Once you've done that, as root on the phone, do something like:

# cd /sdcard/simh
# /data/simh/vax

And then just use SIMH as you normally would.

Connectbot allows for multiple simultaneous sessions, so you could do "set console telnet=2300" inside the emulator, and then open another telnet session in connectbot to 127.0.0.1:2300 to connect to a separate console. Connectbot simulates "screen" as a terminal emulator, which seems to do an adequate VT100 emulation for most things. The most I've tested it so far it running /usr/games/worms from 4.3BSD, after "setenv TERM vt100". If you have your device on a WiFi network, you could even use another machine to telnet into SIMH and be the console, or another emulated serial terminal on the system.

That's it! If you don't know what to do from here, take a look around the SIMH site, you can run things like ancient versions of UNIX, OpenVMS through HP's hobbyist program, NetBSD, or play with the other emulators and other OSes. Where you go from here is up to you.

EDIT Aug 8, 2010:

I forgot to add the pictures that I have taken of this. Check them out on flickr. I also now added the picture to the top.

Friday, August 6, 2010

Back again

After a bit of a hiatus from posts, I'm back again.
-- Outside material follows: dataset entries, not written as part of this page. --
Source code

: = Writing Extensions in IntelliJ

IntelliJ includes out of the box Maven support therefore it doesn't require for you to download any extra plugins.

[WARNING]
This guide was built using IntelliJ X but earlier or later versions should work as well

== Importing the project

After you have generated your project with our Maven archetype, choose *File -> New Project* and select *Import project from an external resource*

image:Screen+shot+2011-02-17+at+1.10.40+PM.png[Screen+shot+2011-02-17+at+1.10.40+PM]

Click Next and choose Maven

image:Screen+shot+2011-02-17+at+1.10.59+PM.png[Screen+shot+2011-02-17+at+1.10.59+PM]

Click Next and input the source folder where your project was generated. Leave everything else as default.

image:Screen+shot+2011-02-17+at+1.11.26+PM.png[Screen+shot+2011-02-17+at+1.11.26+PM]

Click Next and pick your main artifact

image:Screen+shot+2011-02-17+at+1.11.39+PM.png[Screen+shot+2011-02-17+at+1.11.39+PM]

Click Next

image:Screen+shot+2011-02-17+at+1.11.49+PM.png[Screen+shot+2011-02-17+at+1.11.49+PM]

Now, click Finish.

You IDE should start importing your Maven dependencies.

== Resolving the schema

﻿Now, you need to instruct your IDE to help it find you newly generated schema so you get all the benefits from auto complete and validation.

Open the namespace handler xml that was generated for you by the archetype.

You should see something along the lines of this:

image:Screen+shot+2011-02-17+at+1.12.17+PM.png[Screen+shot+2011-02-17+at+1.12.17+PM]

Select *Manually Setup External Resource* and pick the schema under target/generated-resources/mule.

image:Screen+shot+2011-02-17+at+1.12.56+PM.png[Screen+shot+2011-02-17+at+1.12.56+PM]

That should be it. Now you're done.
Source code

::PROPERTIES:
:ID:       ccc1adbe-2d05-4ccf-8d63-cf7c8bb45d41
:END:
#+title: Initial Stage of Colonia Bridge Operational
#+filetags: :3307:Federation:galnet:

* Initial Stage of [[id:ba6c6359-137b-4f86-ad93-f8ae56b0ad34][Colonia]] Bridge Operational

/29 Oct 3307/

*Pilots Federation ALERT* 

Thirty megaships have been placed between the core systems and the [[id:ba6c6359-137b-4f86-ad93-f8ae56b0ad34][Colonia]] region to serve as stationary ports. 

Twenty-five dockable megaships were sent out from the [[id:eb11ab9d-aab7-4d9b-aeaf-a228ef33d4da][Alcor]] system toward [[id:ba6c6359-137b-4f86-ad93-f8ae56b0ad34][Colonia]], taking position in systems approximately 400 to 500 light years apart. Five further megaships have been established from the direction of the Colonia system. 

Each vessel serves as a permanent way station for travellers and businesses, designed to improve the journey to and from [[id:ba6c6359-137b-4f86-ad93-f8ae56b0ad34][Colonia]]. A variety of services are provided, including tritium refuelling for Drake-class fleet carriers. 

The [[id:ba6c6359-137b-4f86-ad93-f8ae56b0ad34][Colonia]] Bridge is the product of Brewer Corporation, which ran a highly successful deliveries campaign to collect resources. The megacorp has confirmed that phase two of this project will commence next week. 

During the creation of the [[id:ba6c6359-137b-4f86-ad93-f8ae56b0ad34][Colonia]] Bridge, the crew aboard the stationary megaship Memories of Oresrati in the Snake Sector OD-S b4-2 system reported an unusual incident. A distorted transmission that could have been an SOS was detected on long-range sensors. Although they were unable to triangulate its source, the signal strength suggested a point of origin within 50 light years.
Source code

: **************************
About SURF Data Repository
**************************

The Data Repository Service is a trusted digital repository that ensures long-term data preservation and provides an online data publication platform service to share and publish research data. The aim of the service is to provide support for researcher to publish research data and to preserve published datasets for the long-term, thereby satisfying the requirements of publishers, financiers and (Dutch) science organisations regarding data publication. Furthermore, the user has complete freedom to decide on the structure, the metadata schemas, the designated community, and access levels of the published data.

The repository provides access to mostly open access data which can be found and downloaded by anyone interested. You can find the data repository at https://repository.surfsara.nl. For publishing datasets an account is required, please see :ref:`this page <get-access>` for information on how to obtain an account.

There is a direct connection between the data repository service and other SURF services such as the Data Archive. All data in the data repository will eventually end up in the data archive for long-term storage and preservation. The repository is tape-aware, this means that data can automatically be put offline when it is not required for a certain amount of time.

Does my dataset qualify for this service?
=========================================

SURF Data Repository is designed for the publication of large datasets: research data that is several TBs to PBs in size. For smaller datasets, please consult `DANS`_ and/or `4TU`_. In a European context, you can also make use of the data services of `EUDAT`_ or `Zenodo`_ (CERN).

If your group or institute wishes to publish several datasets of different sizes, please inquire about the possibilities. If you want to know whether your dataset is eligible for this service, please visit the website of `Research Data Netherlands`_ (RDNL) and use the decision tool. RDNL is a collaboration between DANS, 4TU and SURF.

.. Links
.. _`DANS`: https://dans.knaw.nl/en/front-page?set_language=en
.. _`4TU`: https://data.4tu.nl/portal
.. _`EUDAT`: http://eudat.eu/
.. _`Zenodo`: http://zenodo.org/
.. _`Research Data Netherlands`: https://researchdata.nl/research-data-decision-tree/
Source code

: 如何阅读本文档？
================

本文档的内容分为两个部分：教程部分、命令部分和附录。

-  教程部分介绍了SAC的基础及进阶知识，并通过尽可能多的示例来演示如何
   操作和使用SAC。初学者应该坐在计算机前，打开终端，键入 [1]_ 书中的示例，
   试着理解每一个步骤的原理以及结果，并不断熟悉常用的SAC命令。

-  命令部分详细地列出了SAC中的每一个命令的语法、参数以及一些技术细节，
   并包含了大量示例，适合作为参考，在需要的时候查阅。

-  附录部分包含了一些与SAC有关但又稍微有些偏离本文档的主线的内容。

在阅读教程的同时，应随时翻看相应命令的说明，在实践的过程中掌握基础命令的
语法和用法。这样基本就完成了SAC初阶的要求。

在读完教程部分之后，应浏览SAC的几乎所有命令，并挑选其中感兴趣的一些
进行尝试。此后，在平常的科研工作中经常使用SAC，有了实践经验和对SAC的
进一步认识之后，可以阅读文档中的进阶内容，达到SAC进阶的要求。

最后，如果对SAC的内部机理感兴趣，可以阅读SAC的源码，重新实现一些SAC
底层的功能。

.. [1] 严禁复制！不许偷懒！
I've finished a big hurdle in the start of downsizing and creating focus in my computer and interesting technology collection, and after finally buying a house, I have completely finished moving out of a ~2500 sq ft warehouse that I was using to store my collection. At its peak, it was stacked high with equipment, and paths to navigate through the space were sometimes non-existent.

I have since resolved to limit the size of my collection, and thus the number of projects that I want to do. As a direct result of my massive work in downsizing (with critical help from friends for some larger items and a push to finish up towards the end of July - but otherwise mostly done by myself over the January through July of 2010), I now have time to work on projects instead of just spending all of my time moving things back and forth.

I replaced my old iPhone 1.0 with an HTC Evo, running Android, back in June when they came out, and have been exceedingly happy with it. As a direct result of how easy it is to hack and develop on, I have started some projects involving running computer simulators on it. Currently, I have the set of VAX emulators (VAXstation 3900 and VAX-11/780) from Bob Supnik's Simh emulator collection running both 4.3BSD and OpenVMS, with a minimal amount of work.

I have posted pictures of 4.3BSD running both on the Android emulator, and my phone on my Flickr account.

My next post will describe what I had to do to get Simh to compile and run on my phone, and after playing with that, my next target is the Hercules IBM Mainframe emulator.

Saturday, February 28, 2009

New blog

I've created a new blog to keep track of the progress we're making at work on our new Coates cluster that we're putting in this spring. I know I haven't posted here in a while, but I expect to spend more time posting to that one (and I want to keep the content separate from my personal blog anyways).